М. Москвин-Тарханов:

– Да, это старая немецкая традиция, она уже 200 лет там существовала, и они нарядили в Кремле елку, они были в Москве в это время. И они нарядили в Кремле елку и это была первая елочка. И дальше в императорском дворце на Рождество каждый год наряжали елку. Ну, если у императора елка, то скоро она будет у всех аристократов – и пошло, и пошло, и пошло. И в Петербурге началось вот это царство рождественских елок.

А. Милкус:

– Рождественских?

М. Москвин-Тарханов:

– Рождественских! И потом рождественские елки где-то в 50-е годы позапрошлого века вдруг охватили все пространство. Так всем понравилась эта елка – с подарками, с золочеными орехами, с Вифлеемской звездой! Начала складываться рождественская традиция.

А. Милкус:

– То есть, то, что описано в «Щелкунчике», по сути дела?

М. Москвин-Тарханов:

– Да, да. Кстати, «Щелкунчик и Мышиный король» очень стало популярной вещью, и потом был поставлен балет «Щелкунчик», правда, он был поставлен в Петербурге, в Москве он только в 19-м году, во время гражданской войны, был поставлен. И постепенно-постепенно вот эта традиция охватила всю страну и сложился целый церемониал. Сначала Рождество – это семейный праздник. И у императора это был семейный праздник, и во всех домах это был семейный праздник. Потом целых шесть дней детских праздников. Детские балы в Дворянском собрании, самые любимые губернаторские, а у нас – где сейчас Моссовет, напротив Юрия Долгорукова. Потом такой как бы такой народный бал в здании Манежа. Все это детские праздники, причем, до 10 тысяч детей участвовало в этом. Это очень много. И наконец сам Новый год, который приходился через семь дней после Рождества – на празднование обрезания Господня. Это был взрослый праздник. И праздновался он как обычно не дома, а где-нибудь в ресторанах. Самый популярный был ресторан «Метрополь». Потом «Яр», потом «Савой».

М. Баченина:

– Подождите, «Метрополь» – это который на площади Революций или который на Манежке?

М. Москвин-Тарханов:

– Который на Манежной площади. Около Манежной площади. Значит, вот эти все гостиницы были наполнены – «Яр», «Прага» – были наполнены гостями. Ну, в некоторых случаях и дома праздновали. Причем, праздновали с шампанским, с весельем. Это был сугубо взрослый праздник. И есть такой филь – «Юность Максима», старый-старый фильм, в нем старого большевика Поливанова играет мой дед – Михаил Михайлович Тарханов – и вот все начинается в новогодние праздники, когда отовсюду вылезают, вылетают, летят… Вот это все очень характерно для того времени. А на следующий день, 1-го числа, да, выпивали 20 тысяч ведер шампанского!

--

(Поставленная задача A): Выведите без изменений строки записей, начиная со строки, где есть «06 min. Keep to that convention.», и заканчивая строкой, где есть «2 h 15 min 25 s». Картинки в ответ не включайте.
Текст и записи между собой никак не связаны.

(Извлеченные записи):
--

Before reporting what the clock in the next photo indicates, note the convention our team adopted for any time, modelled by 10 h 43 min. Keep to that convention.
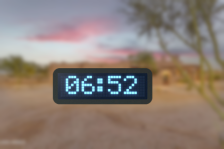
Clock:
6 h 52 min
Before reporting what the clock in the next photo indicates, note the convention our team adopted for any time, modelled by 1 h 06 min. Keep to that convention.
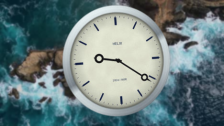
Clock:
9 h 21 min
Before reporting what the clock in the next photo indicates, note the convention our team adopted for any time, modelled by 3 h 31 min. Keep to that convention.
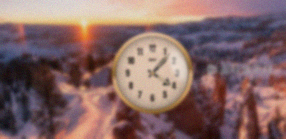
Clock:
4 h 07 min
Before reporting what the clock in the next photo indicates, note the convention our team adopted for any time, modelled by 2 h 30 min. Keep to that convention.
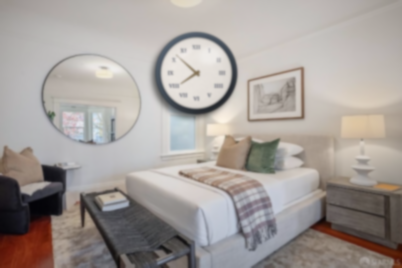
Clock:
7 h 52 min
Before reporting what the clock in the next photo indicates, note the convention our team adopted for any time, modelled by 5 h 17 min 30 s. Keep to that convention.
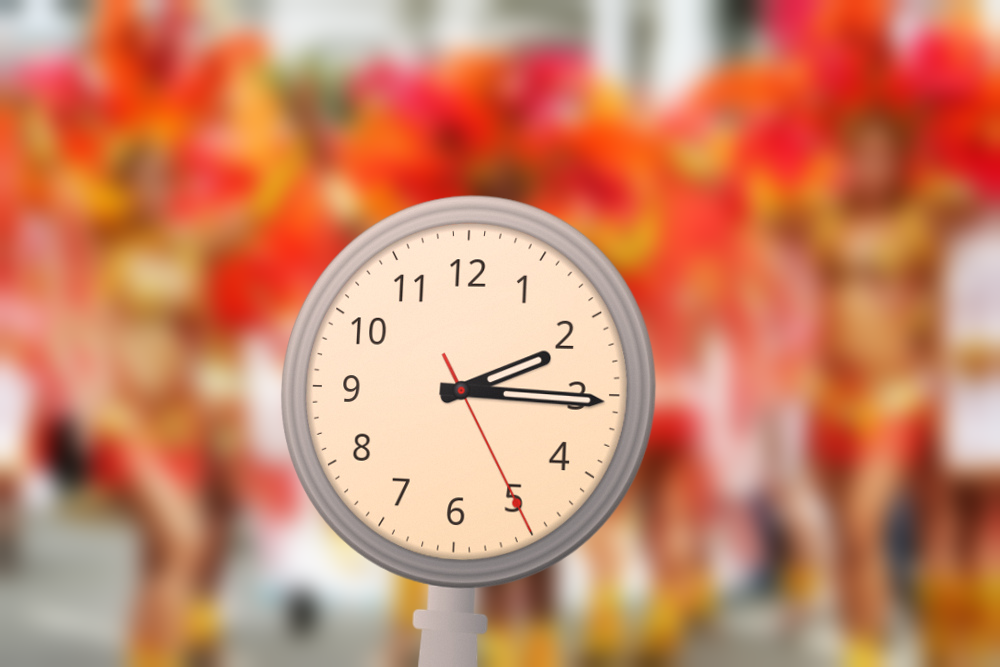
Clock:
2 h 15 min 25 s
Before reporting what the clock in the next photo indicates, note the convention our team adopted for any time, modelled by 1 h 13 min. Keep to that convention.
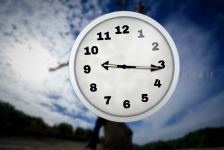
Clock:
9 h 16 min
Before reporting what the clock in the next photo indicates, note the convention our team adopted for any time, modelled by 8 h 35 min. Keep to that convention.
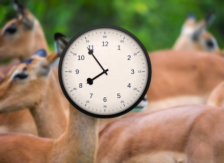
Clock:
7 h 54 min
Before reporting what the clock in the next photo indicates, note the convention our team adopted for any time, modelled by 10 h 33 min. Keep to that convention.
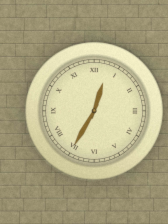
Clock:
12 h 35 min
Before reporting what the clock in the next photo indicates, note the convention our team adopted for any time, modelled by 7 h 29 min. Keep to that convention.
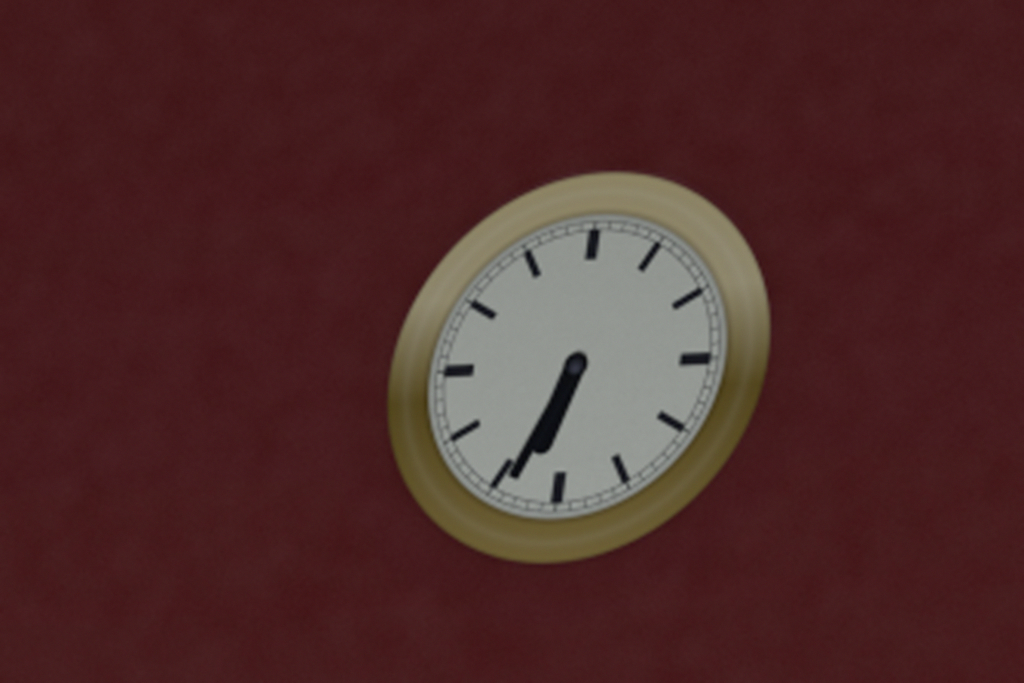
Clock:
6 h 34 min
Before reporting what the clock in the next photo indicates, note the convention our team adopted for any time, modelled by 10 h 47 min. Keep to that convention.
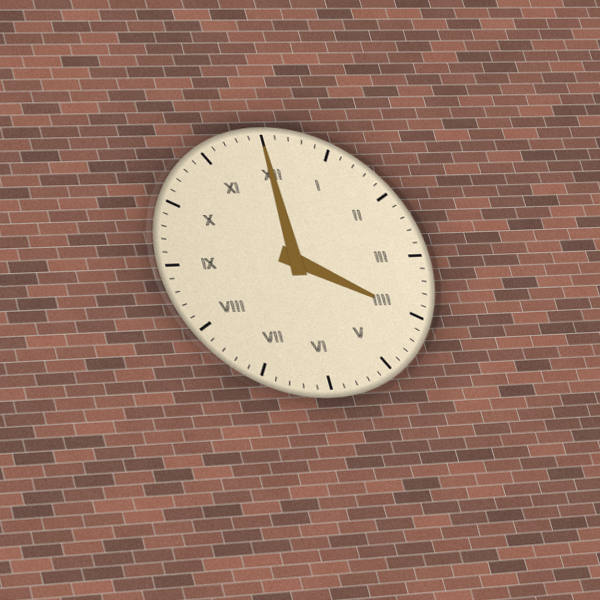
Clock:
4 h 00 min
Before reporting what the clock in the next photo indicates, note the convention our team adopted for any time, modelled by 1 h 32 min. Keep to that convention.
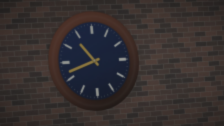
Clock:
10 h 42 min
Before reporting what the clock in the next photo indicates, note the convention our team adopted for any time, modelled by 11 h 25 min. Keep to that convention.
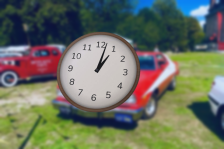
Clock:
1 h 02 min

--

(Поставленная задача B): Соответствуют ли тексту о рождественских елках следующие утверждения: (i) первую елку нарядили в Кремле; (ii) в Москве балет «Щелкунчик» поставили в 19-м году; (iii) Новый год обычно праздновали дома? Для каждого ответьте «да» или «нет» и приведите решающие слова текста дословно.

(Письменный ответ A):
Before reporting what the clock in the next photo indicates, note the convention our team adopted for any time, modelled by 1 h 06 min. Keep to that convention.
Clock:
9 h 21 min
Before reporting what the clock in the next photo indicates, note the convention our team adopted for any time, modelled by 3 h 31 min. Keep to that convention.
Clock:
4 h 07 min
Before reporting what the clock in the next photo indicates, note the convention our team adopted for any time, modelled by 2 h 30 min. Keep to that convention.
Clock:
7 h 52 min
Before reporting what the clock in the next photo indicates, note the convention our team adopted for any time, modelled by 5 h 17 min 30 s. Keep to that convention.
Clock:
2 h 15 min 25 s

(Письменный ответ B):
(i) Да: «И они нарядили в Кремле елку и это была первая елочка».
(ii) Да: «в Москве он только в 19-м году, во время гражданской войны, был поставлен».
(iii) Нет: «И праздновался он как обычно не дома, а где-нибудь в ресторанах».